Defendants countered that plaintiffs were enabled to forum shop in order to find the most advantageous state laws. The Supreme Court regretfully agreed that forum shopping inherently is a part of our judicial system, but at the same time said there is nothing in the language or policy of Section 1404(a) to justify its usage by defendants to defeat plaintiffs substantive rights where plaintiffs have chosen a forum with proper jurisdiction even though inconvenient. Nothing in 28 U.S.C.A. justified the defendant "getting a bonus" for a change of venue. Therefore, the Supreme Court held that the law of the original transferor forum, including its conflicts rule, is applicable.
Implementing the policy of the Van Dusen decision to the matter before the court, it appears that the defendants sought removal from the State court, then sought a vacation of the attachment procedure; upon denial, the defendants then sought a transference of the action to the Middle District. And now the action, having been transferred, the defendants seek to dismiss the transferred action and proceed with a protective suit filed pro se by the plaintiffs.
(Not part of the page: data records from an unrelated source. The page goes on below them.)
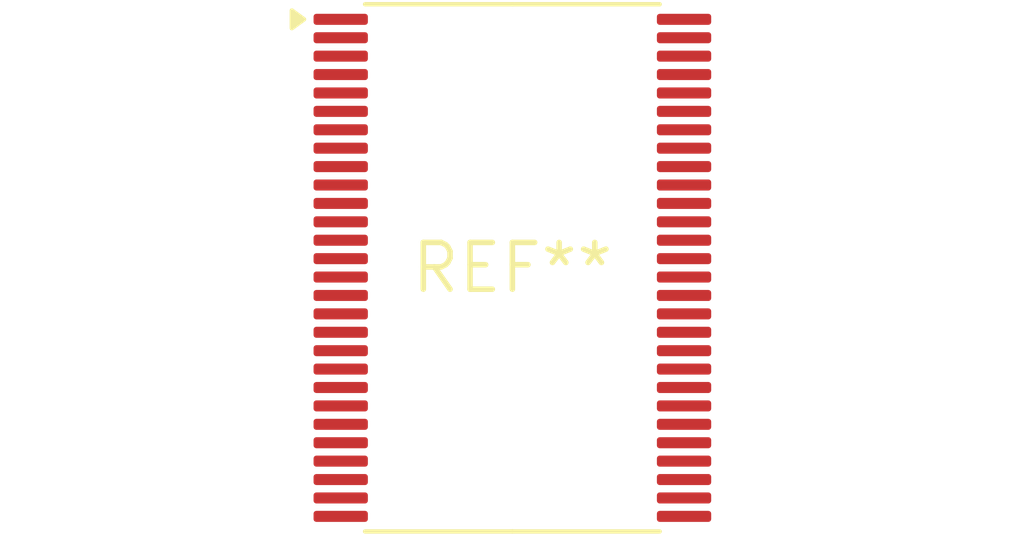
<source format=kicad_pcb>
(kicad_pcb (version 20240108) (generator pcbnew)

  (general
    (thickness 1.6)
  )

  (paper "A4")
  (layers
    (0 "F.Cu" signal)
    (31 "B.Cu" signal)
    (32 "B.Adhes" user "B.Adhesive")
    (33 "F.Adhes" user "F.Adhesive")
    (34 "B.Paste" user)
    (35 "F.Paste" user)
    (36 "B.SilkS" user "B.Silkscreen")
    (37 "F.SilkS" user "F.Silkscreen")
    (38 "B.Mask" user)
    (39 "F.Mask" user)
    (40 "Dwgs.User" user "User.Drawings")
    (41 "Cmts.User" user "User.Comments")
    (42 "Eco1.User" user "User.Eco1")
    (43 "Eco2.User" user "User.Eco2")
    (44 "Edge.Cuts" user)
    (45 "Margin" user)
    (46 "B.CrtYd" user "B.Courtyard")
    (47 "F.CrtYd" user "F.Courtyard")
    (48 "B.Fab" user)
    (49 "F.Fab" user)
    (50 "User.1" user)
    (51 "User.2" user)
    (52 "User.3" user)
    (53 "User.4" user)
    (54 "User.5" user)
    (55 "User.6" user)
    (56 "User.7" user)
    (57 "User.8" user)
    (58 "User.9" user)
  )

  (setup
    (pad_to_mask_clearance 0)
    (pcbplotparams
      (layerselection 0x00010fc_ffffffff)
      (plot_on_all_layers_selection 0x0000000_00000000)
      (disableapertmacros false)
      (usegerberextensions false)
      (usegerberattributes false)
      (usegerberadvancedattributes false)
      (creategerberjobfile false)
      (dashed_line_dash_ratio 12.000000)
      (dashed_line_gap_ratio 3.000000)
      (svgprecision 4)
      (plotframeref false)
      (viasonmask false)
      (mode 1)
      (useauxorigin false)
      (hpglpennumber 1)
      (hpglpenspeed 20)
      (hpglpendiameter 15.000000)
      (dxfpolygonmode false)
      (dxfimperialunits false)
      (dxfusepcbnewfont false)
      (psnegative false)
      (psa4output false)
      (plotreference false)
      (plotvalue false)
      (plotinvisibletext false)
      (sketchpadsonfab false)
      (subtractmaskfromsilk false)
      (outputformat 1)
      (mirror false)
      (drillshape 1)
      (scaleselection 1)
      (outputdirectory "")
    )
  )

  (net 0 "")

  (footprint "TSSOP-56_8x14mm_P0.5mm" (layer "F.Cu") (at 0 0))

)

</source>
The "bonus" denied the defendants in Van Dusen should not inure to the benefit of the defendants by reason of plaintiffs' diligence in filing a protective suit in the Middle District, nor should that policy enunciated by the Van Dusen decision be circumvented by such a device.
The court having denied defendants' motion to dismiss the transferred action herein, will now consider plaintiffs' motion to dismiss the affirmative defenses and counterclaim.
Plaintiffs' complaint sets forth three causes of action. The first cause of action is filed on behalf of the plaintiff Lillian Ryer seeking compensatory damages for injuries alleged to have been suffered due to the negligence of the defendants. The second cause of action reiterates the allegations contained in the first cause, and seeks exemplary damages arising from wanton and gross negligence of the defendants. The third cause of action again reiterates the allegations set forth in the first cause, and is filed on behalf of the plaintiff Alfred Ryer for loss of services and medical expenses incurred by plaintiff Lillian Ryer's suffering.
Defendants essentially denied the crucial averments of plaintiffs' complaint and set forth the following affirmative defenses and counterclaim:
"AS AND FOR A FIRST AFFIRMATIVE DEFENSE TO THE COMPLAINT
" IX. the Court lacks jurisdiction over the person of the said defendants and the intervenor.